- STUDY TEXT -
________________

Machine learning: Data Transforms - Part 1 - How to Scale Numerical Data

Many machine learning algorithms perform better when numerical input variables are scaled to a standard range.

This includes algorithms that use a weighted sum of the input, like linear regression, and algorithms that use distance measures, like k-nearest neighbors.

The two most popular techniques for scaling numerical data prior to modeling are normalization and standardization.

Normalization scales each input variable separately to the range 0-1, which is the range for floating-point values where we have the most precision. Standardization scales each input variable separately by subtracting the mean (called centering) and dividing by the standard deviation to shift the distribution to have a mean of zero and a standard deviation of one.

In this tutorial, you will discover how to use scaler transforms to standardize and normalize numerical input variables for classification and regression. After completing this tutorial, you will know:

Data scaling is a recommended pre-processing step when working with many machine learning algorithms.
Data scaling can be achieved by normalizing or standardizing real-valued input and output variables.
How to apply standardization and normalization to improve the performance of predictive modeling algorithms.

________________

- EXERCISE DATA -
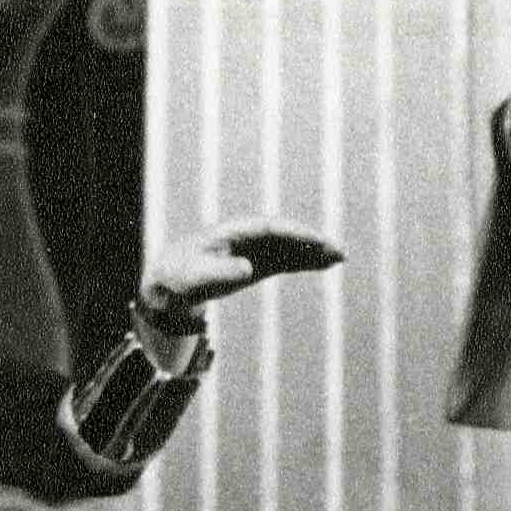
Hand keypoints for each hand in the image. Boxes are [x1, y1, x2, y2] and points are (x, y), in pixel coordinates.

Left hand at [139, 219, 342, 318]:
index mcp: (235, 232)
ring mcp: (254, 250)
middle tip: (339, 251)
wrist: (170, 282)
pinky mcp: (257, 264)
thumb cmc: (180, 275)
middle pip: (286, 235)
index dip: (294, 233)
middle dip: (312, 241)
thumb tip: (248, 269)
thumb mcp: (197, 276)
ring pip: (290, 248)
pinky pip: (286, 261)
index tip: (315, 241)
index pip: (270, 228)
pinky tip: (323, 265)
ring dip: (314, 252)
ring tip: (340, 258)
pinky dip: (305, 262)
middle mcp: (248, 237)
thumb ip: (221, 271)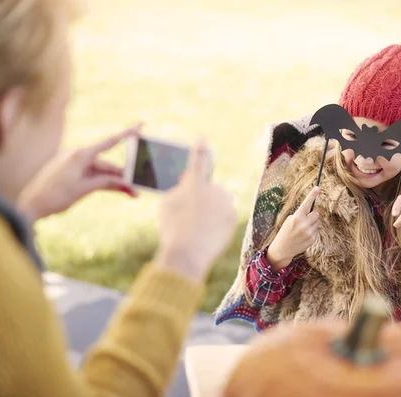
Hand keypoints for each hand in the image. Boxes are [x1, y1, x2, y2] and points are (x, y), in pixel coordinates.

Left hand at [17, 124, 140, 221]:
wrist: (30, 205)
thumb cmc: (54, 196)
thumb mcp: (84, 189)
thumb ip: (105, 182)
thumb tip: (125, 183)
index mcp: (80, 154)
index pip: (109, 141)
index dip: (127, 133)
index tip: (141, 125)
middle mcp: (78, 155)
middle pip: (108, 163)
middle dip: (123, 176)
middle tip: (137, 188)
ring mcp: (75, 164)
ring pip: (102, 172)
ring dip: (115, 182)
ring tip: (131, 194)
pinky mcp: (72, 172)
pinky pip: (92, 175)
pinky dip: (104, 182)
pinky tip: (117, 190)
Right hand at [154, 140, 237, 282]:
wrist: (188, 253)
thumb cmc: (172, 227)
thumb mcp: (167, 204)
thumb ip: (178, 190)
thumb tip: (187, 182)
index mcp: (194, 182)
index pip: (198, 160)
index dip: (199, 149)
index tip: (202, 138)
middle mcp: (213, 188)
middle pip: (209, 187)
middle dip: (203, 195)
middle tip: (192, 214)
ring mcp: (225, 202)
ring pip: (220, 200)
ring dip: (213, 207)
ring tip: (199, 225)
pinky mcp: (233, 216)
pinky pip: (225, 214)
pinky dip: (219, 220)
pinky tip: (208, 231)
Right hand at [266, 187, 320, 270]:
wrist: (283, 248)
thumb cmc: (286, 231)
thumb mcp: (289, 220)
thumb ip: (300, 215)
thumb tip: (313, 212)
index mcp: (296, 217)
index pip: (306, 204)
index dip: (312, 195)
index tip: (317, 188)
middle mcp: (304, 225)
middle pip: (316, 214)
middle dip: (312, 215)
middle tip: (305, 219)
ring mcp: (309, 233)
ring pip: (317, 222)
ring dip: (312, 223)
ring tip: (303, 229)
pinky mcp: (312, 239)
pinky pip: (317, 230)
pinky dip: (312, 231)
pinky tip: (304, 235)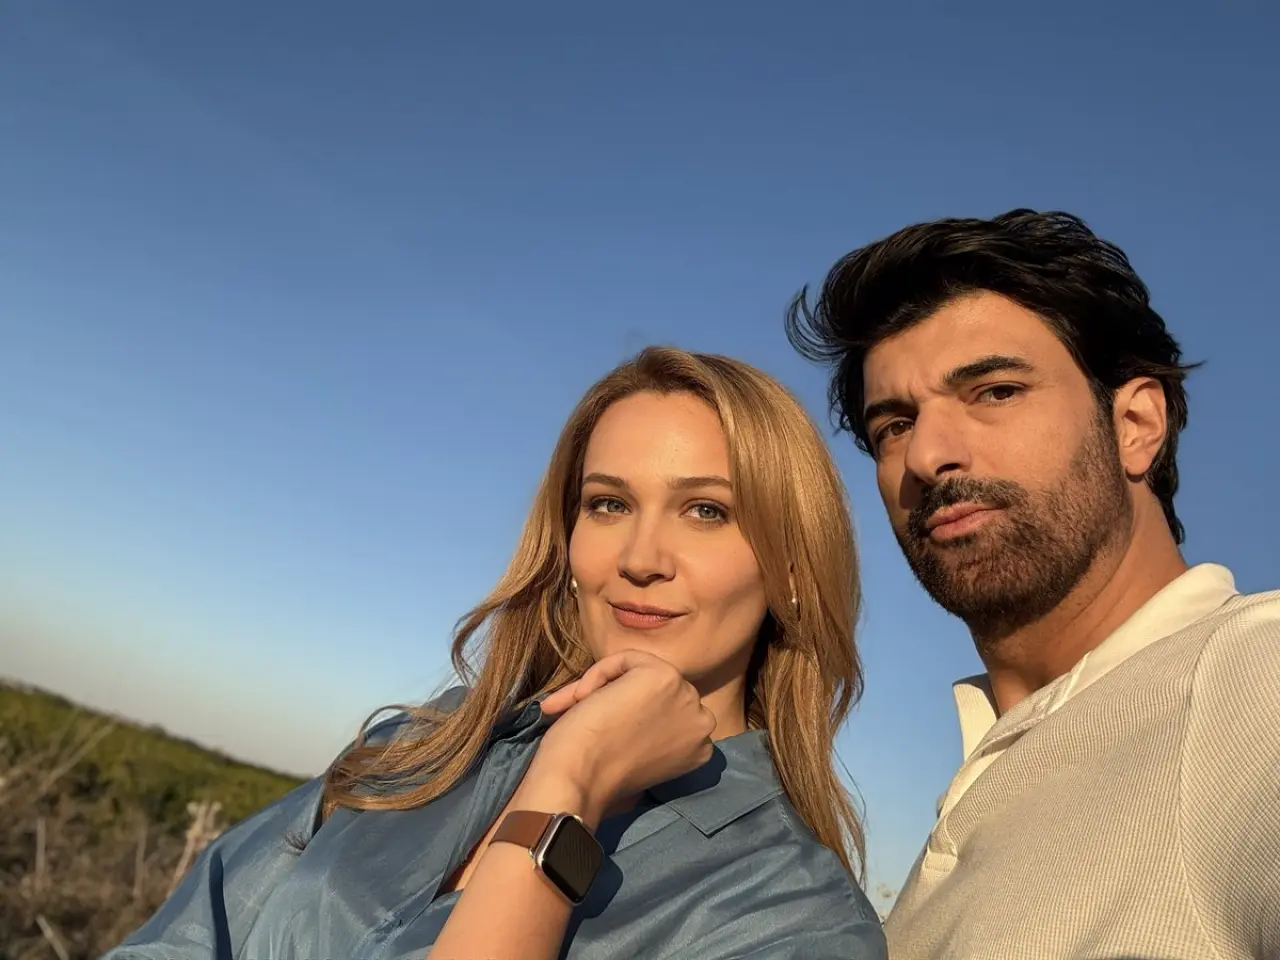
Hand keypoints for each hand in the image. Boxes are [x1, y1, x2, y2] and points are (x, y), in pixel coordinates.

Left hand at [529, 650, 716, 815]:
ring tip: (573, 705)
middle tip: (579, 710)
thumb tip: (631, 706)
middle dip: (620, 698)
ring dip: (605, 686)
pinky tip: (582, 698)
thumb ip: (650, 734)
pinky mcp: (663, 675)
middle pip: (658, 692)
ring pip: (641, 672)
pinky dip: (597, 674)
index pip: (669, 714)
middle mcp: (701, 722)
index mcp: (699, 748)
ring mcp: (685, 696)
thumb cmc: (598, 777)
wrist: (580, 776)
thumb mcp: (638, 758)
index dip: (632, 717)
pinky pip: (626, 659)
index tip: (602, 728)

________________

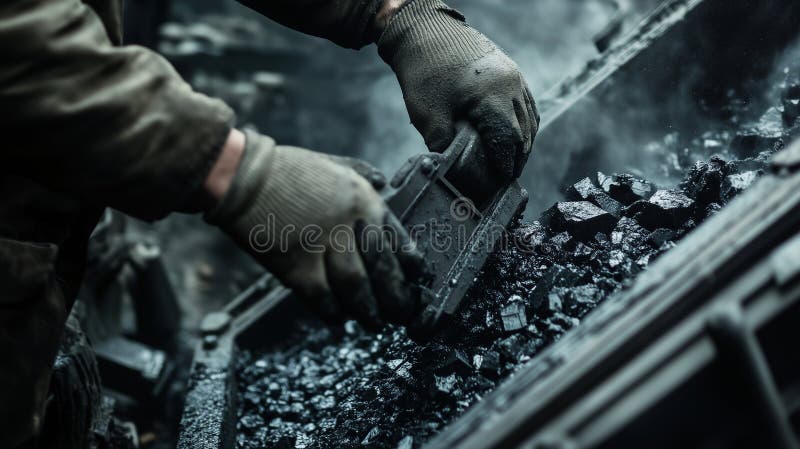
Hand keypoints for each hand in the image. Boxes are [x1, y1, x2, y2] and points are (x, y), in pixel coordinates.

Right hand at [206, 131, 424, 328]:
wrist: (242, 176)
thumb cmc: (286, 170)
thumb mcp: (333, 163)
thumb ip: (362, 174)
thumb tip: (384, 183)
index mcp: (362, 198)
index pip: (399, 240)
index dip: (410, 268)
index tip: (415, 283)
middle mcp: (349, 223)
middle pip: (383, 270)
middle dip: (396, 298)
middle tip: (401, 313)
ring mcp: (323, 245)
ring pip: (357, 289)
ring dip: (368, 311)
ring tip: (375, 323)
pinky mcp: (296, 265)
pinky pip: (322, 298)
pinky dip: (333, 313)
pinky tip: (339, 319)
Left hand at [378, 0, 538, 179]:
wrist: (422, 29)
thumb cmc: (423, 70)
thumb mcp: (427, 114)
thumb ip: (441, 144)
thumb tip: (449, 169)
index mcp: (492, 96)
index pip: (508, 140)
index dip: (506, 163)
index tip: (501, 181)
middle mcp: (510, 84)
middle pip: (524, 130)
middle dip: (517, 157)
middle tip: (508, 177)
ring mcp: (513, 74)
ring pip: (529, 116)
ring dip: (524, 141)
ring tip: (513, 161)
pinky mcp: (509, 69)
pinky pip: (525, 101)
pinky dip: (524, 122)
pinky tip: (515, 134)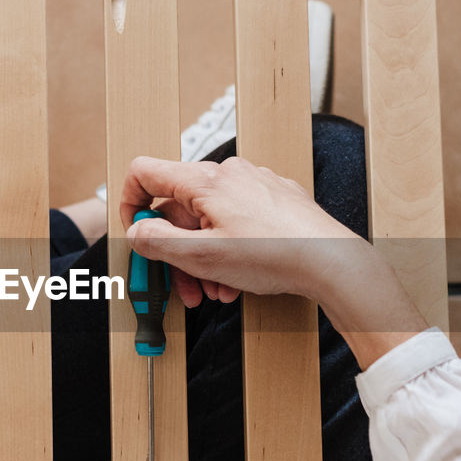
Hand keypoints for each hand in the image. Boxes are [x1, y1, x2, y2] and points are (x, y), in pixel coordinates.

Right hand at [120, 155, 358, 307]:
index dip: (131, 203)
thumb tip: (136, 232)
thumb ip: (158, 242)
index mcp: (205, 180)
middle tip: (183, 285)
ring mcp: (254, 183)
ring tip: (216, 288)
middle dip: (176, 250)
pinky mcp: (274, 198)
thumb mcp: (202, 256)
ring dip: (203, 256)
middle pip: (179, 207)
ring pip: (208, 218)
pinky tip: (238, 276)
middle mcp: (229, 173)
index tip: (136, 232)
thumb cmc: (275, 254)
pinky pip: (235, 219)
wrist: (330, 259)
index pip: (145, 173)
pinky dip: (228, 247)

________________

- YOUR INSTRUCTIONS -
Copy out the passage of the scaling tutorial that begins with "Data scaling can" and ends with "predictive modeling algorithms.", putting "numeric" wherever "real-valued" appears.

- TASK SOLUTION -
Data scaling can be achieved by normalizing or standardizing numeric input and output variables.
How to apply standardization and normalization to improve the performance of predictive modeling algorithms.